The memo in question detailed the advice given by Senior Counsel Richard Nesbitt in May 1996 to the Attorney General after he was asked to assess the implications of businessman Dermot Desmond taking a share in the Esat consortium. In the letter, written to communications department secretary John Loughrey, Nesbitt advised that delaying the issuing of the licence would ‘‘not achieve any end’’.
Nesbitt wrote that Lowry was caught ‘‘between two competing interests’’ - claims by Esat that it had fairly won preferred bidder status on merit, and Persona, a rival bidder, which argued that the licence should not be awarded to Esat. Nesbitt advised the minister that if the Motorola-backed Persona group took legal action against his ultimate decision to grant the licence to Esat, ‘‘so be it’’.

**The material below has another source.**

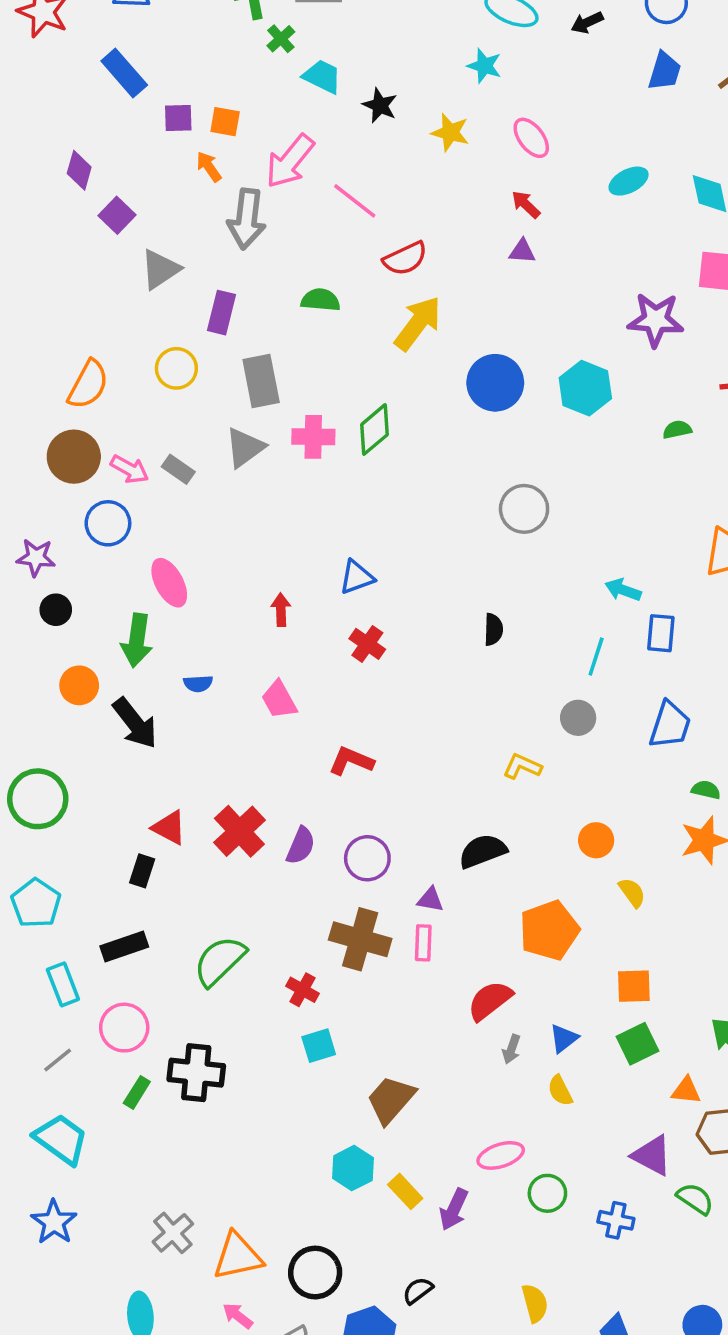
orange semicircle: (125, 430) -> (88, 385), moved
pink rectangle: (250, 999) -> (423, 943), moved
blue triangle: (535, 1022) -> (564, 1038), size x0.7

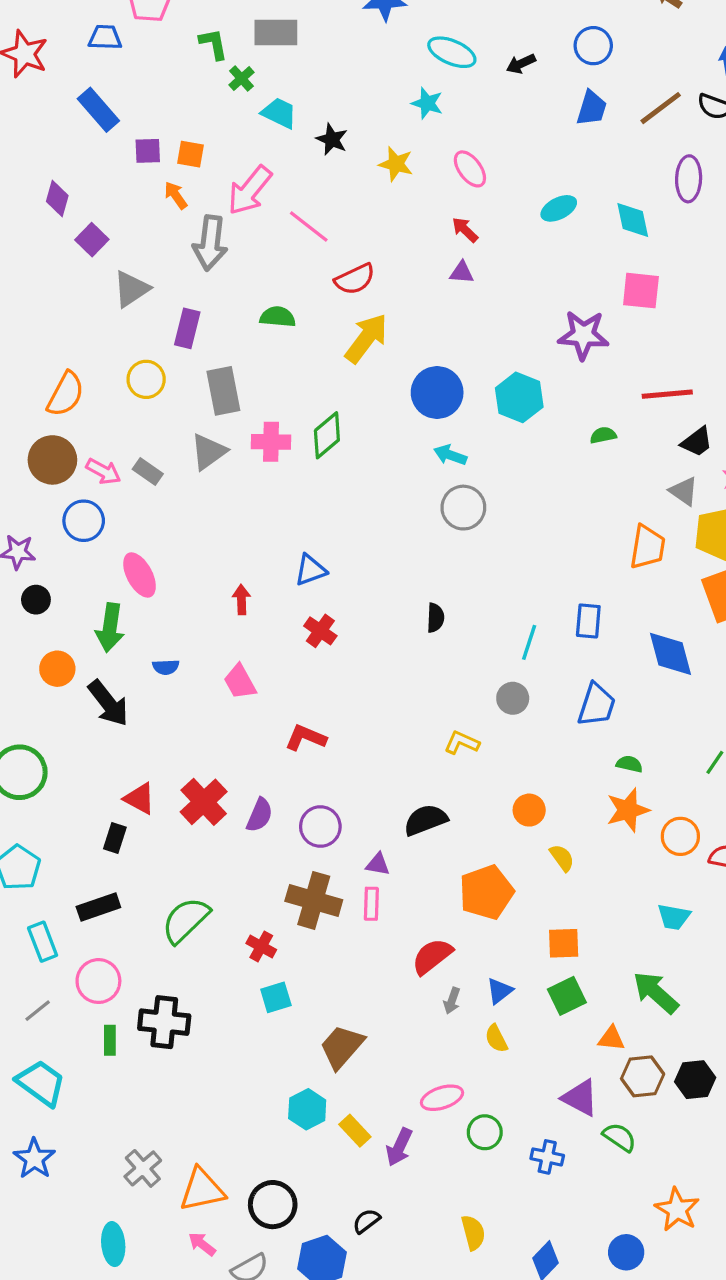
cyan arrow: (623, 590) -> (450, 455), moved
green rectangle: (137, 1092) -> (110, 1040), turned -32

‘‘I remain of the view that the minister should not drag his feet in issuing the licence. If there was to be any litigation, so be it, but delaying does not achieve any end,” he wrote.
He went on to say that delaying would ‘‘clearly damage Esat’’ and, if Persona wanted to stop Esat getting the licence, it would have to take appropriate legal action.
‘‘They will then be required to give undertakings to the parties affected, particularly Esat. This will concentrate their minds, particularly in circumstances where the commission are likely to be making unsympathetic noises in relation to their complaint.”
The effect of this memo is to say that Lowry and his Dept officials were acting on best vailable legal advice when they granted the mobile phone licence to Esat. It's hard to believe that, had this memo, along with the supporting legal opinion from Nesbitt, been revealed to the tribunal at the earliest opportunity, this whole expensive saga would have ended many years ago.